Öğütülmüş Bilgi

öğütülmüş bilgi

Öğüt dinlemekten neden sıkılırız? Öğüt kime verilir? Neden bir insan öğüt vermek ister? gibi soruları düşünürken geldi aklıma öğütülmüş bilgi kavramı ve kendimce şöyle tanımladım bu kavramı; "kişinin üzerine düşündüğü, (tabiri caizse) beyin süzgecinden geçirdiği bilgilerin tümü." Yani, kişinin tecrübesine, yaşanmışlığına, okuduklarından edindiklerine ve konuşmasına nüfuz etmiş her bilgi, (az veya çok) öğütülmüş bilgidir.

Peki öğütülmüş bilgi ile öğütülmemiş bilgi arasında ne fark vardır?

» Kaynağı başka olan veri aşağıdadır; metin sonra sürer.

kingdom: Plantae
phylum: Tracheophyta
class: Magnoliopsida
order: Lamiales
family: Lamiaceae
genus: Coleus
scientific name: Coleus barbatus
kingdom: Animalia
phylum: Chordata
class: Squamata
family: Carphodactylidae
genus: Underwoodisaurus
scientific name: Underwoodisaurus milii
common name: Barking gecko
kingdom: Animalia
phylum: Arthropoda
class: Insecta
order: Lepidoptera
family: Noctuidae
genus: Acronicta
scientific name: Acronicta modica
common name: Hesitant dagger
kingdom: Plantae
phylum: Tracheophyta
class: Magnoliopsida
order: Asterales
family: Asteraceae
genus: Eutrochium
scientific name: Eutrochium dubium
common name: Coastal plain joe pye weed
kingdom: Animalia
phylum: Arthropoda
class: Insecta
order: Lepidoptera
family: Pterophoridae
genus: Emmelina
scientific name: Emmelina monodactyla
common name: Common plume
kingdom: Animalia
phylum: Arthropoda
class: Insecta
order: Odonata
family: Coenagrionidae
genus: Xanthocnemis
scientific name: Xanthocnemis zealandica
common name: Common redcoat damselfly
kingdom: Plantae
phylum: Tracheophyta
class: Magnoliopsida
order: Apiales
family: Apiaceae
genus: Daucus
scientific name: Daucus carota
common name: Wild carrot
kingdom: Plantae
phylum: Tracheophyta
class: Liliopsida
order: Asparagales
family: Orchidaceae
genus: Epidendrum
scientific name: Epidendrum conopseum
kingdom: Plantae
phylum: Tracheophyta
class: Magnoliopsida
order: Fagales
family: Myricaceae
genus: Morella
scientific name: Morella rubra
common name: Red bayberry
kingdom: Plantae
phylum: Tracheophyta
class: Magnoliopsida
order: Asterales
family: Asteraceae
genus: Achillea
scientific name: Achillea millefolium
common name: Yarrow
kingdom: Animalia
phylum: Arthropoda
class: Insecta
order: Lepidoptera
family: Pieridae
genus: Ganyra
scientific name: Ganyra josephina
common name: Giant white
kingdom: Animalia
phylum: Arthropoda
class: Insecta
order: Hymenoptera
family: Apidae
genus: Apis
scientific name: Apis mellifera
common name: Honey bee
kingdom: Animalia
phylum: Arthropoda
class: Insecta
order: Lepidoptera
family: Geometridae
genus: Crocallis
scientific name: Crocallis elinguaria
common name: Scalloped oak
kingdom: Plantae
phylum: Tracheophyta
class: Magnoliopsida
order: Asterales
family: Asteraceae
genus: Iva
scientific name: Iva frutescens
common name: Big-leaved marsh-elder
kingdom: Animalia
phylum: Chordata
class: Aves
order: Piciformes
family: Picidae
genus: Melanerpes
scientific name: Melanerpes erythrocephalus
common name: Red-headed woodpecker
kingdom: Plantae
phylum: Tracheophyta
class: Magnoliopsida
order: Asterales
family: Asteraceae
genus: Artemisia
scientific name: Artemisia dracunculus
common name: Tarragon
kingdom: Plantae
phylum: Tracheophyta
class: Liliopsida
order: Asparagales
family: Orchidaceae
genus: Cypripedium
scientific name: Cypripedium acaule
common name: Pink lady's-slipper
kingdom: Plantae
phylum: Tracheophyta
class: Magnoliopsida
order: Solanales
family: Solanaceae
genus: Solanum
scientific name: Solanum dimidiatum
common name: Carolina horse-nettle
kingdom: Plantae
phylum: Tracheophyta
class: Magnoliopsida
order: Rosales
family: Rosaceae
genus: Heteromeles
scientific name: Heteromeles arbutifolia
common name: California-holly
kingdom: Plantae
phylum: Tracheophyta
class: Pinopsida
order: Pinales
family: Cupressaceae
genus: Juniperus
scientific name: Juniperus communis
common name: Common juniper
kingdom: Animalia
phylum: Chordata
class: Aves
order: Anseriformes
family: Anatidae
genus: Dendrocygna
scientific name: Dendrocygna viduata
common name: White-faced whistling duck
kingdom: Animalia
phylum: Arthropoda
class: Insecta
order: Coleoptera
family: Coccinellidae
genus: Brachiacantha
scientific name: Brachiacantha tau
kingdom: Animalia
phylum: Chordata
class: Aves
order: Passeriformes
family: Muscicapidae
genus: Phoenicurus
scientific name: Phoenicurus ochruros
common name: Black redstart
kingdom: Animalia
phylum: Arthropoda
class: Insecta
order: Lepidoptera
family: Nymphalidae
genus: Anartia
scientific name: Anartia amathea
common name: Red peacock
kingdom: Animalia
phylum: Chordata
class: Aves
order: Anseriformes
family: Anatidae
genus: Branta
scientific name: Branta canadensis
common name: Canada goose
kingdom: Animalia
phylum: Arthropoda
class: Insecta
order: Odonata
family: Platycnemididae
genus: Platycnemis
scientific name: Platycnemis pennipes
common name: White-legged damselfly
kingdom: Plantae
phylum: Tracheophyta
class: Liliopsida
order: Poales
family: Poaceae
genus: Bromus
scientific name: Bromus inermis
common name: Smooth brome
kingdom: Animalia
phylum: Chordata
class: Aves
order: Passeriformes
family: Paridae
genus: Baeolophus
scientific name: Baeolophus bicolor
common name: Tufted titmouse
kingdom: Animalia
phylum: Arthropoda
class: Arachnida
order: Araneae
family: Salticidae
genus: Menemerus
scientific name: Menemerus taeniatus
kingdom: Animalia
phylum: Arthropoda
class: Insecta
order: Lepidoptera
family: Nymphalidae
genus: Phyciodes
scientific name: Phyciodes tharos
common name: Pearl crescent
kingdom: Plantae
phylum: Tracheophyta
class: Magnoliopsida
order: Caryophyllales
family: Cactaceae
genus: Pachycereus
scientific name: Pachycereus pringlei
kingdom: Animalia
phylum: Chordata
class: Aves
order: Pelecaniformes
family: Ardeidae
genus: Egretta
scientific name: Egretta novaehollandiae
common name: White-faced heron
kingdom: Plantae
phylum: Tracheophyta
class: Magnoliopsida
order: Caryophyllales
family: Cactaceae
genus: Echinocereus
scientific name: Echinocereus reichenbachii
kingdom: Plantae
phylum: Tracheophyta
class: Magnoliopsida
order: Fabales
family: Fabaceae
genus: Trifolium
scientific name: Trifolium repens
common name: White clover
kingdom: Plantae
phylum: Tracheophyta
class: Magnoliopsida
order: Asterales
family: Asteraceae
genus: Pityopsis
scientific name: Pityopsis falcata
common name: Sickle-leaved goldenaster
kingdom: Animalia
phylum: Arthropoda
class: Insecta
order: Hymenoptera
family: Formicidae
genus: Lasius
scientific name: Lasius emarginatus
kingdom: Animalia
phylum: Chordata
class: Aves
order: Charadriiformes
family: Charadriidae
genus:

Birincisini az önce de tanımladığım gibi, üzerine düşündüğümüz bilgilerdir, öğütülmüş ve çoğunlukla lime lime edilmişlerdir. Fakat ikincisi; öğütülmemiş olan bilgiler, tıpkı ders notları gibi, ezberleyip de üzerine hiç düşünmediğimiz, tıpkı geçmişten günümüze dek sürekli konuşmamıza kattığımız ve üzerine hiç düşünmediğimiz ata sözleri, deyimler gibidir. Aklımızda varlardır ama henüz hamlardır...

Şöyle de örnekleyebiliriz; ağzımızda iyice çiğnediğimiz yemekler yuttuğumuzda nasıl ki vücudumuzda belli işlemlerden geçtikten sonra kolayca enerjiye vs. dönüşüp bize yarar sağlıyorsa, öğütülmüş bilgiler de aynen öyledir. Ve ağzımızda ne kadar çok çiğnersek çiğneyelim, o yutamadığımız sakızlar da öğütülmemiş bilgiye eş değerdir.

İşte bu durumda artık öğüt dinlemekten neden sıkıldığımızı çok daha iyi anlıyorum. Ve kimin kime öğüt vermesi gerektiğini de artık kestirebiliyorum.

· Eğer ki öğüt veren kişi karşısındakilere öğütmekte oldukları bilgilerden veriyorsa işte o zaman kişinin verdiği öğüt tıpkı bir katalizör görevi görüp karşısındakilerin yardımına koşuyor. Ve insanlar böyle kişileri dinlerken sıkılmıyor.

· Ancak öğüt veren kişi karşısındakilerin henüz tam olarak anlayamadığı konularla ilgili öğüt veriyorsa, yani dinleyiciler henüz sakız çiğneme aşamasındaysa öğüt verenin söyledikleri hiçbir işe yaramıyor. Dinleyiciler de çabucak sıkılıyor.

· Bir de şu vardır ve bence en kötüsüdür... (tırnak içinde) "Öğüt vermeye çalışan" kişi henüz çiğnediği sakızın yenilir, yutulur bir şey olduğunu sanıyor ve dinleyicilere ham bilgiyi, öğütülmüş diye satmaya çalışıyorsa... durum vahimdir. (lütfen kişiyi sahneden indirelim)

Durumun özeti şudur;
1- Öğüt verecek olan kişi vereceği bilgiyi öğütmüş olmalıdır. Aksi zaten mümkün değildir.
2- Öğüdü almak isteyen kitle verilecek öğüt ile ilgili ağzında yenilir, yutulur cinsten bir yemekle bekliyor olmalı. Aksi takdirde katalizör görevi görmeye çalışan, öğüt veren kişinin tüm çabaları boşa gidecektir.

Sonuç olarak, benim anladığım şudur: Öğütülmüş bilgiyi alabilecek olan sadece aynı bilgiyi öğütmeye çalışan kişidir.